To update the Σ values, we first calculate the differences between the data points and the mean, and then multiply this difference, the transpose of this difference and the probabilities of these data points. And we divide this value to the sum of the probabilities.

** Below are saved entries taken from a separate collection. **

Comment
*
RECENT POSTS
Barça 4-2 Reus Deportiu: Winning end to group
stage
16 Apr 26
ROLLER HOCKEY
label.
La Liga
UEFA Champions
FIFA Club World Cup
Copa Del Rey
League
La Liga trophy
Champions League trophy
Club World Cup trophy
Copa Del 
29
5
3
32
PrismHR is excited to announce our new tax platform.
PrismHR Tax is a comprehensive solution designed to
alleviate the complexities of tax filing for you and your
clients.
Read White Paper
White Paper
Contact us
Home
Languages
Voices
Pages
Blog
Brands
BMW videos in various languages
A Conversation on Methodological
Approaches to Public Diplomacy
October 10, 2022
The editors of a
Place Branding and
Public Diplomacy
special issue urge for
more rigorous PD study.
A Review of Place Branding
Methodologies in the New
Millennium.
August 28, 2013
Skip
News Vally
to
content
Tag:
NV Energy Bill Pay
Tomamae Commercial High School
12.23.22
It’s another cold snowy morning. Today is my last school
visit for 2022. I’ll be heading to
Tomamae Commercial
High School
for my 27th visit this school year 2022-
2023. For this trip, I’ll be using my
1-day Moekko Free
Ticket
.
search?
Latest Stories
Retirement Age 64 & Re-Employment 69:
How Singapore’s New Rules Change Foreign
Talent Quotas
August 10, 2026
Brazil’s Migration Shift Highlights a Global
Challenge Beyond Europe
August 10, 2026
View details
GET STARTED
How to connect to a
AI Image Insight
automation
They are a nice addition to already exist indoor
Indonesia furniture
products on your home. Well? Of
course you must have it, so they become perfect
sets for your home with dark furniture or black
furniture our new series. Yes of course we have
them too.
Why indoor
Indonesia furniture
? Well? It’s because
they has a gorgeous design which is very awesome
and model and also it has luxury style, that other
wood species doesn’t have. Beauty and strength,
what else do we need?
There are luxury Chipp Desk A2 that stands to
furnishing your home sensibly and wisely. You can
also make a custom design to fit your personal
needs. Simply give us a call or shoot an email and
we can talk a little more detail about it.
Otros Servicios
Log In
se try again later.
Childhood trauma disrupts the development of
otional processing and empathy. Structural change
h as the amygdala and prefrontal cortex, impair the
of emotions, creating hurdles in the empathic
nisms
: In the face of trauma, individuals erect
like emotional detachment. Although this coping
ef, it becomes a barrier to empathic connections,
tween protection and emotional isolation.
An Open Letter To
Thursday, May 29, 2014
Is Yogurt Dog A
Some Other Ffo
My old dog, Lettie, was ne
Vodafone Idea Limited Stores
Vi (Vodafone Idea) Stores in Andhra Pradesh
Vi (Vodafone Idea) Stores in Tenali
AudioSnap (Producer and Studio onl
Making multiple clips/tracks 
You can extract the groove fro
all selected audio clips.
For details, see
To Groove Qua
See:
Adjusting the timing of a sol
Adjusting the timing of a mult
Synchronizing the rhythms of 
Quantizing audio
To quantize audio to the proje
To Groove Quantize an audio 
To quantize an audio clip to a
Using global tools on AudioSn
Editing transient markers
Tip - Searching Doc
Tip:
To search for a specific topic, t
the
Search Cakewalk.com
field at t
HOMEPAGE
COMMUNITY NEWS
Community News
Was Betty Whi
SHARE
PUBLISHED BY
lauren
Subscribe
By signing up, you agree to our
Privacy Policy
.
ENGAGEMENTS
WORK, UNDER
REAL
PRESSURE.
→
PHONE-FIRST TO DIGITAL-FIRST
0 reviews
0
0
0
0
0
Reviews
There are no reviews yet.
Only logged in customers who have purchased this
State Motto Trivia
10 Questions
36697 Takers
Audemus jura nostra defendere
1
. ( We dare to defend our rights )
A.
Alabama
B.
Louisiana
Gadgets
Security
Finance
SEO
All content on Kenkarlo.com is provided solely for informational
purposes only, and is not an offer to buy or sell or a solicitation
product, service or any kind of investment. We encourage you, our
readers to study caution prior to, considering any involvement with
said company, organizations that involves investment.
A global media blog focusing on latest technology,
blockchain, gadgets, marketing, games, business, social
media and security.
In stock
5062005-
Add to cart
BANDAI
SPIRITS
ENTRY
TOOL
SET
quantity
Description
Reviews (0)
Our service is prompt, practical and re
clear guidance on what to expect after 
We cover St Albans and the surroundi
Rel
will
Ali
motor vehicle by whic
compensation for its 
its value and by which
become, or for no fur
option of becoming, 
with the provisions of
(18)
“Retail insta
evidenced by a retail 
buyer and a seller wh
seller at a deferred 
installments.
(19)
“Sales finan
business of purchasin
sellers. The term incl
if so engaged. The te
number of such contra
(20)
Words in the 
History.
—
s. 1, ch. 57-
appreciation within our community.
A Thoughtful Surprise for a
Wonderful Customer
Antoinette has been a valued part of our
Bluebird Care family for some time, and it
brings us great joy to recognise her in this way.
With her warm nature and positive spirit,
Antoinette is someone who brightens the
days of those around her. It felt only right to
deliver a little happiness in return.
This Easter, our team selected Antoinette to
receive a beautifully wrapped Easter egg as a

We save the average likelihood of all points for all the distributions. As a convergence condition, we check the difference between this step’s value and previous step’s value. If the difference is smaller than ”0.0000001”, it means algorithm converged and code stops.

def m_step(x, params):
    total_count = x.shape[0]
    _ , prob0, prob1, prob2, posteriors = e_step(x, params)
    sum_prob0 = np.sum(prob0)
    sum_prob1 = np.sum(prob1)
    sum_prob2 = np.sum(prob2)
    phi0 = (sum_prob0 / total_count)
    phi1 = (sum_prob1 / total_count)
    phi2 = (sum_prob2 / total_count)
    mu0 = (prob0.T.dot(x)/sum_prob0).flatten()
    mu1 = (prob1.T.dot(x)/sum_prob1).flatten()
    mu2 = (prob2.T.dot(x)/sum_prob2).flatten()
    diff0 = x - mu0
    sigma0 = diff0.T.dot(diff0 * prob0[..., np.newaxis]) / sum_prob0
    diff1 = x - mu1
    sigma1 = diff1.T.dot(diff1 * prob1[..., np.newaxis]) / sum_prob1
    diff2 = x - mu2
    sigma2 = diff2.T.dot(diff2 * prob2[..., np.newaxis]) / sum_prob2
    params = {'phi0': phi0, 'phi1': phi1, 'phi2': phi2, 'mu0': mu0, 'mu1': mu1, 'mu2': mu2, 'sigma0': sigma0, 'sigma1': sigma1, 'sigma2': sigma2}
    return params

4. Results

You can see the visualization of my solution in Figure 1. I found this solutions with 47 steps. The parameters I have found was: π0 = 0.33350133224135536
μ0 = [4.37904703 4.35183928]
Σ0 = [2.74789528 −0.1192322
−0.1192322 0.61806456]
π1 = 0.3331653516861432
μ1 = [0.70208295 0.6613623]
Σ1 = [2.11797378 −0.09973243
−0.09973243 0.64083765]
π2 = 0.33333331607250144
μ2 = [9.60515914 9.16835945]
Σ2 = [2.01245136 −0.64166751
−0.64166751 0.82171149]

5. References

In the script, I inspired by the blog here: https://towardsdatascience.com/implement-expectation-maximization-em-algorithm-in-python-from-scratch-f1278d1b9137
For the plotting part, I followed the same approach with this blog: https://medium.com/@prateek.shubham.94/expectation-maximization-algorithm-7a4d1b65ca55

[1] Dempster, A. P., N. M. Laird and D. B. Rubin, “Maximum Likelihood from Incomplete Data Via the EM Algorithm”, Journal of the Royal Statistical Society: Series B (Methodological), Vol. 39, No. 1, pp. 1–22, 1977, https://rss.onlinelibrary.wiley.com/doi/abs/10.1111/j.2517-6161.1977.tb01600.x.
[2] Dellaert, F., “The Expectation Maximization Algorithm”, , 07 2003.
[3] Moon, T. K., “The expectation-maximization algorithm”, IEEE Signal Processing Magazine, Vol. 13, No. 6, pp. 47–60, Nov 1996.
[4] Gebru, I. D., X. Alameda-Pineda, F. Forbes and R. Horaud, “EM Algorithms for Weighted-Data Clustering with Application to Audio-Visual Scene Analysis”, IEEE Transactions on Pattern Analysis and Machine Intelligence, Vol. 38, No. 12, pp. 2402–2415, Dec 2016.